Powered Rehabilitation Tricycle with Intelligent Stimulation Capacity
To improve the health of people with limited mobility, researchers are developing an intelligent functional electrical stimulation system to be integrated into the GO-TRYKE rehabilitation tricycle.
- Lead school School of Engineering and Computer Science
- Institute Institute for Human Centered Engineering (HUCE)
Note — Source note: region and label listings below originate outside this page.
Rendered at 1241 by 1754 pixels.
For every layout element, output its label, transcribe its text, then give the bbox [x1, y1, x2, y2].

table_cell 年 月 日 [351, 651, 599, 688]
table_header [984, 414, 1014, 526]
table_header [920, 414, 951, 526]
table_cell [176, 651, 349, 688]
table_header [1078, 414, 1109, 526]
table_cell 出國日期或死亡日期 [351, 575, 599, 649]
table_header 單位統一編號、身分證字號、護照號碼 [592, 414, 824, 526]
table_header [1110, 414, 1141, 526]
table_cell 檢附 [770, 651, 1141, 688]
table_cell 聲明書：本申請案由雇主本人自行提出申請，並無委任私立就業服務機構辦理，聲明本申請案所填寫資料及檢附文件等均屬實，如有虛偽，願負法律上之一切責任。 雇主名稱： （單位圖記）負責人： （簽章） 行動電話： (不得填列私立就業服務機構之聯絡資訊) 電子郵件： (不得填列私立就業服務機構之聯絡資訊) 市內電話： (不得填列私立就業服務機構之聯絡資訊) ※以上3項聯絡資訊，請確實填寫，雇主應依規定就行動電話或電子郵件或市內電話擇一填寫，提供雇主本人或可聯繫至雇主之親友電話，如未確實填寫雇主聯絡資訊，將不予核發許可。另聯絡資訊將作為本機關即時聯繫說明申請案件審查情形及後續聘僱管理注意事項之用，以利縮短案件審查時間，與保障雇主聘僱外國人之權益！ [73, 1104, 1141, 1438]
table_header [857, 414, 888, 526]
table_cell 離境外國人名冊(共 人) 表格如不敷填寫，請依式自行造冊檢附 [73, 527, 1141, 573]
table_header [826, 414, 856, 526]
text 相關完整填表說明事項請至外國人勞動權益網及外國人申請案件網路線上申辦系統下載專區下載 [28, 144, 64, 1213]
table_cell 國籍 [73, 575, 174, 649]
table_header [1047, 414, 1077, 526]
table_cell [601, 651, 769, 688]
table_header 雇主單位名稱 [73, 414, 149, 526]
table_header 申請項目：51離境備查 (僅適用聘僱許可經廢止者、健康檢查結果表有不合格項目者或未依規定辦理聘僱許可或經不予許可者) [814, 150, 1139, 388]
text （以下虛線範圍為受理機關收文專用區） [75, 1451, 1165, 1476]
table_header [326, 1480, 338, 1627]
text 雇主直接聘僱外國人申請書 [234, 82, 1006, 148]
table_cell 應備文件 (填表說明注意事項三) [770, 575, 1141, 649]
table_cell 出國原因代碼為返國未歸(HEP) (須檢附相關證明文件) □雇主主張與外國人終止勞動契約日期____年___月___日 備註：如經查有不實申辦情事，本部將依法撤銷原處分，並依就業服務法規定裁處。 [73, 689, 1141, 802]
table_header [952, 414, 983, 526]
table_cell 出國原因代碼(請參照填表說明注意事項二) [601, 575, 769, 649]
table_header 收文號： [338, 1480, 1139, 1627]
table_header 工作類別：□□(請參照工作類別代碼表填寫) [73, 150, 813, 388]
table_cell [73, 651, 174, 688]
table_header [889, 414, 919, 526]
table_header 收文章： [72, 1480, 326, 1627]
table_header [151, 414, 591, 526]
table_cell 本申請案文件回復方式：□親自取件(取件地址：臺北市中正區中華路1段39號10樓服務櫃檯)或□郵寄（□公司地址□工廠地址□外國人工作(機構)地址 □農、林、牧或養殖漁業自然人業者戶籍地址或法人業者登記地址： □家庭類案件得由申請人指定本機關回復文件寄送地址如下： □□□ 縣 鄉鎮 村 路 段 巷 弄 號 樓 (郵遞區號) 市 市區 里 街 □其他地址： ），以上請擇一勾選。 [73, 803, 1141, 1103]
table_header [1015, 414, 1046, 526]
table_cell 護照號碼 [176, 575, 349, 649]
- Research unit HUCE / Reha Lab
- Funding organisation Innosuisse
- Duration (planned) 01.11.2021 - 01.05.2024
- Project management Prof. Dr. Kenneth James Hunt
- Head of project Prof. Dr. Kenneth James Hunt
Dr. Efe Anil Aksöz
Prof. Sebastian Tobler
- Partner GBY SA
- Keywords Rehabilitation, functional electrical stimulation
In 2019, the company GBY AG launched the GO-TRYKE to help people with limited mobility to move more freely and improve their health in the process. The special feature of the GO-TRYKE tricycle is that the movement of the arms causes the legs to move asynchronously, which corresponds to a natural movement pattern. Now the company is working together with researchers from the Institute for Human Centered Engineering HuCE at Bern University of Applied Sciences BFH to expand the GO-TRYKE system with an intelligent functional electrical stimulation system (iFES). Exercise thanks to functional electrical stimulation has several clinically and scientifically proven benefits for general health: among other things, it trains the cardiovascular system, strengthens the muscles, increases bone density, and improves breathing.
Course of action
The project plans to combine the GO-TRYKE tricycle with a functional electrical stimulation system. The paralysed leg muscles are to be activated by current impulses so that they no longer just passively moved. The activation is achieved by electrodes on the skin. The system is designed to collect data from the arms and legs during movement. This includes, for example, strength, position, and speed of movement. This data is used to automatically adjust the stimulation to the user's effort. All data from the experiments are uploaded to a cloud server and the analysis is done via an app. In addition, non-contact sensors for speed and heart rate are integrated into the system for accurate outdoor measurements.